Housing Prices Challenge
Dataset for Housing prices, include train and test data.
other
1M<n<10M
Tabular Regression
English
Housing Price Data
Summary
Introduction
This dataset is based on Gigasheet(2023) that contains detailed real estate listings, including property type, price, location, bedrooms, bathrooms, area (in Marla), and purpose (rent/sale). Designed for housing market analysis, it supports trend assessment, comparative pricing, and data-driven investment decisions. It is also used for the Housing Price Challenge, enabling predictive modeling and valuation insights.
Dataset Structure
Include
The dataset consists of two files:
- train.csv:
- Used for training machine learning models.
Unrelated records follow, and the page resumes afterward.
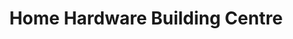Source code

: ---
title: "Home Hardware Building Centre"
url: /picton/home-hardware-building-centre/
shop: doityourself
---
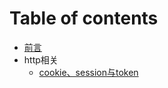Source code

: # Table of contents

* [前言](README.md)
* http相关
  * [cookie、session与token](http相关/cookie和session.md)



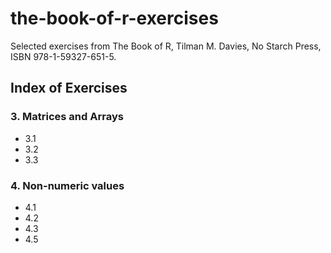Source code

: # the-book-of-r-exercises
 Selected exercises from The Book of R, Tilman M. Davies, No Starch Press, ISBN 978-1-59327-651-5.

## Index of Exercises
### 3. Matrices and Arrays
+ 3.1
+ 3.2
+ 3.3

### 4. Non-numeric values
+ 4.1
+ 4.2
+ 4.3
+ 4.5

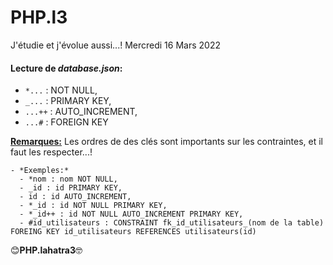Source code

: # PHP.l3
  J'étudie et j'évolue aussi...!
  Mercredi 16 Mars 2022

  #### Lecture de *database.json*:
  - `*...` : NOT NULL,
  - `_...` : PRIMARY KEY,
  - `...++` : AUTO_INCREMENT,
  - `...#` : FOREIGN KEY

  **<u>Remarques:</u>**
  Les ordres de des clés sont importants sur les contraintes, et il faut les respecter...!
  
    - *Exemples:*
      - *nom : nom NOT NULL,
      - _id : id PRIMARY KEY,
      - id : id AUTO_INCREMENT,
      - *_id : id NOT NULL PRIMARY KEY,
      - *_id++ : id NOT NULL AUTO_INCREMENT PRIMARY KEY,
      - #id_utilisateurs : CONSTRAINT fk_id_utilisateurs_(nom de la table) FOREING KEY id_utilisateurs REFERENCES utilisateurs(id)


😊**PHP.lahatra3**🤓
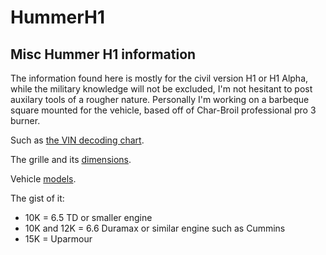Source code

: # HummerH1
## Misc Hummer H1 information

The information found here is mostly for the civil version H1 or H1 Alpha, while the military knowledge will not be excluded, I'm not hesitant to post auxilary tools of a rougher nature. Personally I'm working on a barbeque square mounted for the vehicle, based off of Char-Broil professional pro 3 burner.

Such as [the VIN decoding chart](VIN.md).

The grille and its [dimensions](thegrille.md).

Vehicle [models](models.md).

The gist of it:

* 10K = 6.5 TD or smaller engine
* 10K and 12K = 6.6 Duramax or similar engine such as Cummins
* 15K = Uparmour
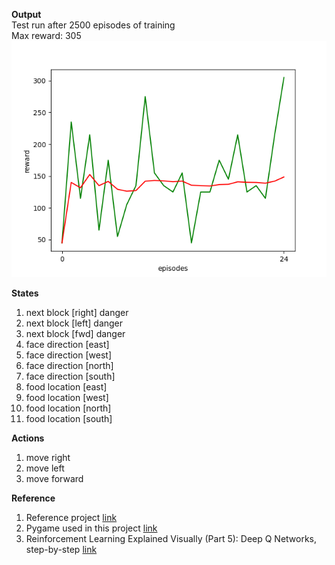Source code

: **Output**\
Test run after 2500 episodes of training\
Max reward: 305\
<img src="./Log/0.1.png" alt="drawing" width="600"/>

**States**
1. next block [right] danger
2. next block [left]  danger 
3. next block [fwd]   danger 
4. face direction [east]
5. face direction [west]
6. face direction [north]
7. face direction [south]
8. food location [east]
9. food location [west]
10. food location [north] 
11. food location [south]

**Actions**
1. move right
2. move left
3. move forward

**Reference**
1. Reference project [link](https://github.com/vedantgoswami/SnakeGameAI)
2. Pygame used in this project [link](https://github.com/vedantgoswami/SnakeGameAI/blob/main/snake_game.py)
3. Reinforcement Learning Explained Visually (Part 5): Deep Q Networks, step-by-step [link](https://towardsdatascience.com/reinforcement-learning-explained-visually-part-5-deep-q-networks-step-by-step-5a5317197f4b)
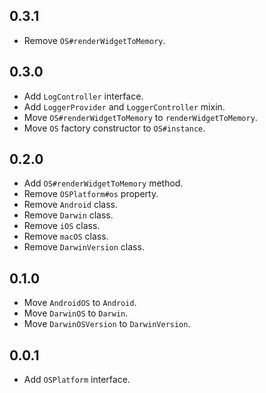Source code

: ## 0.3.1

* Remove `OS#renderWidgetToMemory`.

## 0.3.0

* Add `LogController` interface.
* Add `LoggerProvider` and `LoggerController` mixin.
* Move `OS#renderWidgetToMemory` to `renderWidgetToMemory`.
* Move `OS` factory constructor to `OS#instance`.

## 0.2.0

* Add `OS#renderWidgetToMemory` method.
* Remove `OSPlatform#os` property.
* Remove `Android` class.
* Remove `Darwin` class.
* Remove `iOS` class.
* Remove `macOS` class.
* Remove `DarwinVersion` class.

## 0.1.0

* Move `AndroidOS` to `Android`.
* Move `DarwinOS` to `Darwin`.
* Move `DarwinOSVersion` to `DarwinVersion`.

## 0.0.1

* Add `OSPlatform` interface.
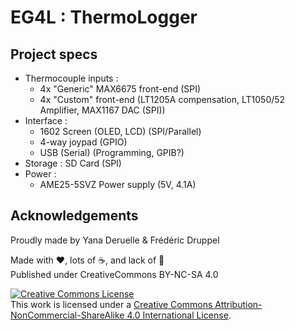 # EG4L : ThermoLogger

## Project specs

* Thermocouple inputs :
  * 4x "Generic" MAX6675 front-end (SPI)
  * 4x "Custom" front-end (LT1205A compensation, LT1050/52 Amplifier, MAX1167 DAC (SPI))
* Interface :
  * 1602 Screen (OLED, LCD) (SPI/Parallel)
  * 4-way joypad (GPIO)
  * USB (Serial) (Programming, GPIB?)
* Storage :
  SD Card (SPI)
* Power :
  * AME25-5SVZ Power supply (5V, 4.1A)

## Acknowledgements

Proudly made by Yana Deruelle & Frédéric Druppel

Made with ❤️, lots of ☕️, and lack of 🛌  
Published under CreativeCommons BY-NC-SA 4.0

[![Creative Commons License](https://i.creativecommons.org/l/by-nc-sa/4.0/88x31.png)](http://creativecommons.org/licenses/by-nc-sa/4.0/)  
This work is licensed under a [Creative Commons Attribution-NonCommercial-ShareAlike 4.0 International License](http://creativecommons.org/licenses/by-nc-sa/4.0/).
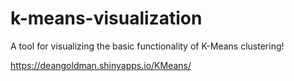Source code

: # k-means-visualization

A tool for visualizing the basic functionality of K-Means clustering!

https://deangoldman.shinyapps.io/KMeans/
- Contains 69,649 entries with detailed property features (e.g., type, price, location) and corresponding sale prices.
- test.csv:
- Used for generating predictions to submit to the challenge platform.
- Contains 29,850 entries for evaluation. Submissions are scored and displayed on the Public Leaderboard.
An example from train.csv:
house_index,property_type,price,location,city,baths,purpose,bedrooms,Area_in_Marla
0,Flat,10000000,G-10,Islamabad,2,For Sale,2,4.0
An example from test.csv:
house_index,property_type,location,city,baths,purpose,bedrooms,Area_in_Marla
110571,House,Bahria Town Karachi,Karachi,3,For Sale,3,8.0
Data Fields
The train.csv has the following fields:
- House_index: Unique identifier for each property.
- Property_type: Type of the property (e.g., House, Apartment, Plot).
- Location: Specific location or neighborhood of the property.
- City: City in which the property is located.
- Bath: Number of bathrooms.
- Bedrooms: Number of bedrooms.
- Area_in_marla: Total area of the property in marla.
- Purpose: Indicates whether the property is for sale or rent.
- Price: Target variable representing the property price.
Reference
For more information about the dataset, please visit the gigasheet website.
License
This repository is licensed under the MIT License.